El derecho a la Ciudad se refiere al «derecho colectivo de los habitantes de las ciudades, en especial de los grupos empobrecidos vulnerables y desfavorecidos, que les confiere la legitimidad de acción y de organización, basado en sus usos y costumbres, con el objetivo de alcanzar el pleno ejercicio del derecho a un patrón de vida adecuado».
Fue el Partido del Trabajo (PT) de los pocos que no optó por este camino, pues la bancada se inclinó por la estructura de una nueva ciudad, basada en la movilidad social; bajo la premisa de «no aumentar la movilidad, sino reducir la necesidad de que la gente se mueva».

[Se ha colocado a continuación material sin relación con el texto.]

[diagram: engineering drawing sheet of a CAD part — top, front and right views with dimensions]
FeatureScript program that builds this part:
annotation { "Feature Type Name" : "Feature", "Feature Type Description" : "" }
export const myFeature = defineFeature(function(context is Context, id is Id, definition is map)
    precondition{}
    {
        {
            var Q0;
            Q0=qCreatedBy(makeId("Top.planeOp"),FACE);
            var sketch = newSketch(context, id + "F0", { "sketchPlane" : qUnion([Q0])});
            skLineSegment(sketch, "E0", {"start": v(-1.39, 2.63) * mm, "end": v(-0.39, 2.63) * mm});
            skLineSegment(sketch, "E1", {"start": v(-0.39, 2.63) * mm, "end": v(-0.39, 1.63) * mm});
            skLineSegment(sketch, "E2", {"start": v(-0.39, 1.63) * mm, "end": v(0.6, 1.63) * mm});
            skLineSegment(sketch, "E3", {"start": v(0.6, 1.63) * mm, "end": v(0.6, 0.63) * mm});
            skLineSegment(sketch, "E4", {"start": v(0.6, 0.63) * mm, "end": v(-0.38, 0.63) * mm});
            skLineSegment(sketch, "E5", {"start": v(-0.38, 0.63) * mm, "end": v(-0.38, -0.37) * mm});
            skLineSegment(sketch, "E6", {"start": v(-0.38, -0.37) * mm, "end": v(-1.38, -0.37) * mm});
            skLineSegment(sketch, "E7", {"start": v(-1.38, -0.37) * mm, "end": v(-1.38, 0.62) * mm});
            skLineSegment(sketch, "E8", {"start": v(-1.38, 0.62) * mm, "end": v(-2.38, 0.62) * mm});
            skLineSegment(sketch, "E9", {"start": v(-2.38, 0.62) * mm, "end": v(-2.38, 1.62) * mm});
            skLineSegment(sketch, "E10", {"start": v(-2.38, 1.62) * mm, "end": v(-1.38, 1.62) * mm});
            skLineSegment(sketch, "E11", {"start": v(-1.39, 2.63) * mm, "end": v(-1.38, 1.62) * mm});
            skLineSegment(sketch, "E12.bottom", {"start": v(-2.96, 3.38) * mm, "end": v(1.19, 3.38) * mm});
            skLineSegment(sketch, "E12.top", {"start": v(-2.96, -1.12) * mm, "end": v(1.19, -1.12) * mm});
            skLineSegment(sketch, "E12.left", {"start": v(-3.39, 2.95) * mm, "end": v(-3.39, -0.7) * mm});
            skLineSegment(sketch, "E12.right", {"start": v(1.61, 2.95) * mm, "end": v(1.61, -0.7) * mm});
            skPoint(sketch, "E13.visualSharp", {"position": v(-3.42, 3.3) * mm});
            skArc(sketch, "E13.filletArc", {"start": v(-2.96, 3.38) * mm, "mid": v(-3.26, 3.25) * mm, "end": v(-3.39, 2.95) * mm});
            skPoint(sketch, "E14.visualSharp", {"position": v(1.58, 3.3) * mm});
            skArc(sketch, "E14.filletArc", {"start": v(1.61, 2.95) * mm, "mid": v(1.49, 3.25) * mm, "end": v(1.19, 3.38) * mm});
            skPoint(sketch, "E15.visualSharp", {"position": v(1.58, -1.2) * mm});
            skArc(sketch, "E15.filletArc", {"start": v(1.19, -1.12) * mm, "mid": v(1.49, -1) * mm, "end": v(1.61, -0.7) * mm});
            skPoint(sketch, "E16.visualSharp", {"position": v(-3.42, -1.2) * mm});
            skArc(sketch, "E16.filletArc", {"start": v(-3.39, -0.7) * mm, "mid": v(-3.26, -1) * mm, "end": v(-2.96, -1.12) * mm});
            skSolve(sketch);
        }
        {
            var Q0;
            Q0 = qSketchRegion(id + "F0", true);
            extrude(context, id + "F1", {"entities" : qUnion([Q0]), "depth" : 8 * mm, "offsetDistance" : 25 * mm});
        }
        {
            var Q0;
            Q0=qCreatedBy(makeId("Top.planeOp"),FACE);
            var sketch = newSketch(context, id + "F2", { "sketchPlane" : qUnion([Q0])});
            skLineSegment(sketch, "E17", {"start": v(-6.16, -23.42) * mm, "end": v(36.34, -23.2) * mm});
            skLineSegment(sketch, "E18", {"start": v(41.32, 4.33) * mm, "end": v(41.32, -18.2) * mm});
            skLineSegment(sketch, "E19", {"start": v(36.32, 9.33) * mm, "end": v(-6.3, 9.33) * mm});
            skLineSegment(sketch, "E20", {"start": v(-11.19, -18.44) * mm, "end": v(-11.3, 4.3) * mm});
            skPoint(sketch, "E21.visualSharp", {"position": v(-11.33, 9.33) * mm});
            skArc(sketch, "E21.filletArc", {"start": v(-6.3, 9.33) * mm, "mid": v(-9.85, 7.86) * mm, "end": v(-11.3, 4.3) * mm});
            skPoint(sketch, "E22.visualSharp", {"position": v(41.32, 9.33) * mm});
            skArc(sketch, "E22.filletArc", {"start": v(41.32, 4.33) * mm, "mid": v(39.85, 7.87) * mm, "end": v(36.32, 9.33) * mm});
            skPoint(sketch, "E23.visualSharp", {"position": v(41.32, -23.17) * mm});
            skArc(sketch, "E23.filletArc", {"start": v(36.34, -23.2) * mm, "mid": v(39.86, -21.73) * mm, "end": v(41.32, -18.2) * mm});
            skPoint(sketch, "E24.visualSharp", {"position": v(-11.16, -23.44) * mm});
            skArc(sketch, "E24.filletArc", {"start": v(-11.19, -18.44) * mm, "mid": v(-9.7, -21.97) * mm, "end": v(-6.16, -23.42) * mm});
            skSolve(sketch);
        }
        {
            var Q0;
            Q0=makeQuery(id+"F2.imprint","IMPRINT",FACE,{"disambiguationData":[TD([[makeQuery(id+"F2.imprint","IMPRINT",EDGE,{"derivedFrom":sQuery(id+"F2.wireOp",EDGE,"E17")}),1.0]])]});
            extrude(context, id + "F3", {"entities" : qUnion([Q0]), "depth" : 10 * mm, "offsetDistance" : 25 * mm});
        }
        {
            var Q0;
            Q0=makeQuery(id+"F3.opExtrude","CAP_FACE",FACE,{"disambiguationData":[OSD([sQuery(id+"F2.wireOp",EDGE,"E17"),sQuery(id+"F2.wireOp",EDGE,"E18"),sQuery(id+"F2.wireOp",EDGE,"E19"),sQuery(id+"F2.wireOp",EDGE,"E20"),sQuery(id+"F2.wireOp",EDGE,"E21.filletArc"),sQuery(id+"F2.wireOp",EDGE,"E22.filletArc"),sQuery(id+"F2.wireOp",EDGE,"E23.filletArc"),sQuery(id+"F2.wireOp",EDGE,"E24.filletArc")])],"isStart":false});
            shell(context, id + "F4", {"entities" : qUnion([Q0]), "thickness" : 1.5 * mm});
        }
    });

Otra de las constantes comunes encontradas en las mayoría de las plataformas es la persistencia en el anhelo de una democracia participativa, basada en el ejercicio directo de la ciudadanía, esta petición estará mediada por instrumentos como la revocación de mandato, el referéndum, plebiscito y consulta ciudadana.
Los partidos de izquierda apoyan la libertad de la mujer sobre su cuerpo y los derechos de la comunidad homosexual; el Partido de la Revolución Democrática (PRD), también apuesta a la muerte digna mediante la eutanasia. Mientras que el PAN se inclina por la defensa del «derecho a la vida desde su concepción».
Así, dentro del ámbito administrativo, todos los partidos defienden una descentralización entre la Ciudad y gobierno Federal: el único que propone lo contrario es el PRI, pues su plataforma promueve una dependencia al Centro en el marco de la construcción de una nueva Constitución.